5 of 41 comments (clear)

  1. Re:what would I put on them? by Pogue+Mahone · · Score: 3, Insightful

    Don't forget to put your public key on there too.

    --
    Every bloody emperor has his hand up history's skirt [Peter Hammill/VdGG]
  2. Closest links to your ultimate Linux business CD by slashdot_commentator · · Score: 3, Informative
    Pick one:

    Linuxcare Bootable Toolbox

    LNX-BBC - Linux Bootable Business Card


    The features of the first link is that it uses a 2.4 kernel and Xfree 4.1 (and more).

    The selling feature of the second is that you can rsync/cvs its development tree, and thus insert your own tweaks into the card.

    I'm not screamingly familiar with these versions, but the older BBC they gave away at LinuxWorld really rocks. Not just you're booting the Linux OS from CDROM, but it will handle networking, windowing, and webbrowsing. (And it has repair tools that I thankfully haven't had the need to demonstrate.)

    --
    There is no America. There is no democracy. There is only IBM and AT&T and DuPont, Dow, General Electric, and Exxon
  3. Audio Dummy by Sir+Runcible+Spoon · · Score: 5, Funny

    Put on an audio track that says: "Put this in your computer! Dummy."

  4. THE Killer Business Card CD-R by slashdot_commentator · · Score: 3, Interesting



    MAME (Multiple Arcade Machine Emulator)

    (To the culturally deprived, its an emulator for arcade machine ROMS. You can play thousands of games from Donkey Kong to Bubble Bobble to Mortal Kombat. And you're not even limited to x86 platforms.)

    Can't install games onto your work PC? Just run/boot off of your portable game cdrom.

    Try these links:

    MAME Homepage

    MAME32 Homepage (MAME with a GUI menu)
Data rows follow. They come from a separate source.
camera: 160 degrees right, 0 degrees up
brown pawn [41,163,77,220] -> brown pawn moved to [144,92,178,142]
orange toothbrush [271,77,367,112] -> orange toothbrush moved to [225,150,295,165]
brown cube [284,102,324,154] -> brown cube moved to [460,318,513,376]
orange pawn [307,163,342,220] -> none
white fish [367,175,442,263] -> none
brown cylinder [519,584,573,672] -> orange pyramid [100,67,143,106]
    An Arcade ROM Repository

    Use Google to get you more ROM websites.

    I really need to cook up one for myself. I like the idea of booting Linux and going straight to MAME, but it would eat CD-R space that could be used for more ROMs. Then again, booting Linux would let me setup a RAMdisk, which may help MAME deal with disk write issues. (There may be a M$ Windows utility that will create a RAMdisk without rebooting the OS.)
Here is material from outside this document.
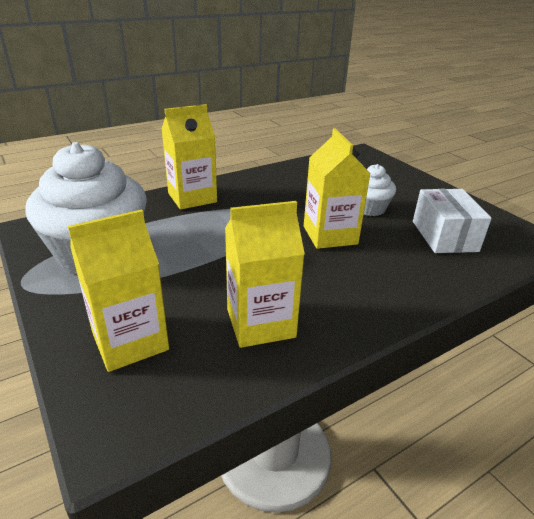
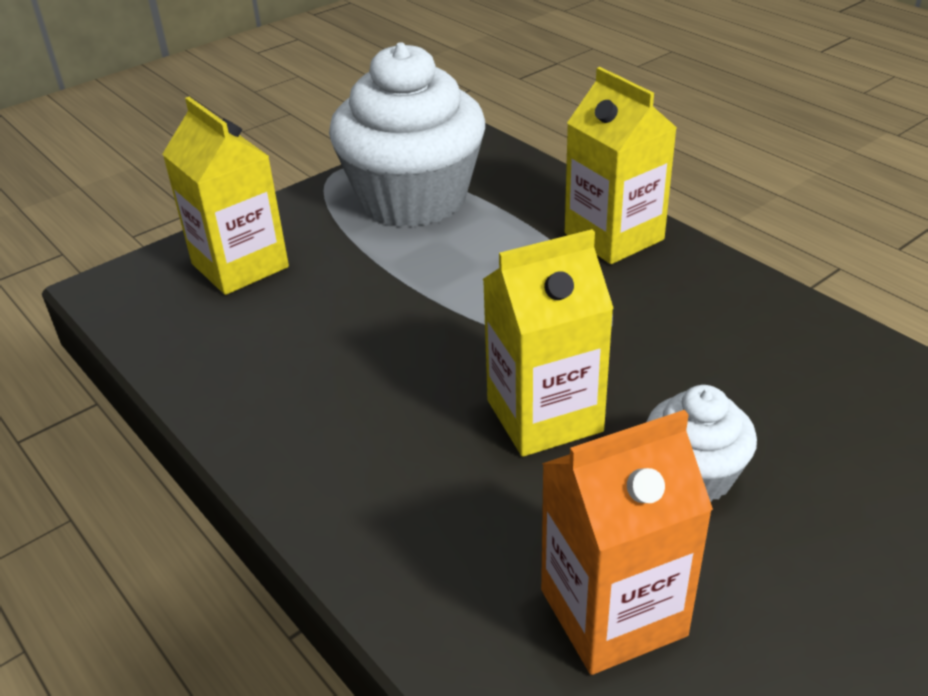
camera: 85 degrees right, 5 degrees up
yellow carton [225,201,305,348] -> none
white box [413,189,492,253] -> orange carton [541,410,713,675]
    Last of all, a tip. Do your configuring on a CD-RW disk, get the written size under 50MB, and then burn the final ISO onto the business card CD-R.

    Have fun.

    --
    There is no America. There is no democracy. There is only IBM and AT&T and DuPont, Dow, General Electric, and Exxon
  5. Never underestimate the person you give it to... by weave · · Score: 4, Funny
    We had a load of them. Someone inserted it into a CD drive that just had a slot on the front (A Mac I believe), it got stuck, and she destroyed the drive trying to remove it. Of course, we got blamed for handing out a "defective" product.

    Just be aware that if this happens to one of your clients, it won't reflect well on your business, no matter who is at fault.

    Now the linuxcare bootable recovery CDs. Now they are cool, and anyone who can install Linux I would hope would understand where they can stick it.

    It all depends on your audience. In my opinion, don't be handing them out to the general public.